---------- DATA FOR THIS EXERCISE ----------

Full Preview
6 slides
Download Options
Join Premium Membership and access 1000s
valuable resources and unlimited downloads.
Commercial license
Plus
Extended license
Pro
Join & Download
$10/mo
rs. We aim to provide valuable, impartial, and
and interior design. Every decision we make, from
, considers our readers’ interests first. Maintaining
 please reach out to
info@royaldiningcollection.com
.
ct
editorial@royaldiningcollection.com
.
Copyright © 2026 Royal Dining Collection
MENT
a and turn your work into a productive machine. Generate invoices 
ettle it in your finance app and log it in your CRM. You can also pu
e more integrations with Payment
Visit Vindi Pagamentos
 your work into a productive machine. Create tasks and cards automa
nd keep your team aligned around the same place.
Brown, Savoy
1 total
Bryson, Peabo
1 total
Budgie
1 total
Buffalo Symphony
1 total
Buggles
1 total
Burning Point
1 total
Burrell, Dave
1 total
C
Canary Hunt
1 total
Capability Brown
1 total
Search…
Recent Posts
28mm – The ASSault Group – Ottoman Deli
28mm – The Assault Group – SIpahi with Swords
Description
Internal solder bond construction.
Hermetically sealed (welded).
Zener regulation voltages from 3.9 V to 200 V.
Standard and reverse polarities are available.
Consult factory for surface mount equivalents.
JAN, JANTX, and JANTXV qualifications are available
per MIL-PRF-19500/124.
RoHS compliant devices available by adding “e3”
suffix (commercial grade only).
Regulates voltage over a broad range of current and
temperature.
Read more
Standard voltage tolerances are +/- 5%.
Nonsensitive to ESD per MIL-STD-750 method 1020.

----------

§ **TO-DO ITEM**
Reproduce every entry shown above, precisely as it stands.

§ **FINISHED TASK**
Full Preview
6 slides
Download Options
Join Premium Membership and access 1000s
valuable resources and unlimited downloads.
Commercial license
Plus
Extended license
Pro
Join & Download
$10/mo
rs. We aim to provide valuable, impartial, and
and interior design. Every decision we make, from
, considers our readers’ interests first. Maintaining
 please reach out to
info@royaldiningcollection.com
.
ct
editorial@royaldiningcollection.com
.
Copyright © 2026 Royal Dining Collection
MENT
a and turn your work into a productive machine. Generate invoices 
ettle it in your finance app and log it in your CRM. You can also pu
e more integrations with Payment
Visit Vindi Pagamentos
 your work into a productive machine. Create tasks and cards automa
nd keep your team aligned around the same place.
Brown, Savoy
1 total
Bryson, Peabo
1 total
Budgie
1 total
Buffalo Symphony
1 total
Buggles
1 total
Burning Point
1 total
Burrell, Dave
1 total
C
Canary Hunt
1 total
Capability Brown
1 total
Search…
Recent Posts
28mm – The ASSault Group – Ottoman Deli
28mm – The Assault Group – SIpahi with Swords
Description
Internal solder bond construction.
Hermetically sealed (welded).
Zener regulation voltages from 3.9 V to 200 V.
Standard and reverse polarities are available.
Consult factory for surface mount equivalents.
JAN, JANTX, and JANTXV qualifications are available
per MIL-PRF-19500/124.
RoHS compliant devices available by adding “e3”
suffix (commercial grade only).
Regulates voltage over a broad range of current and
temperature.
Read more
Standard voltage tolerances are +/- 5%.
Nonsensitive to ESD per MIL-STD-750 method 1020.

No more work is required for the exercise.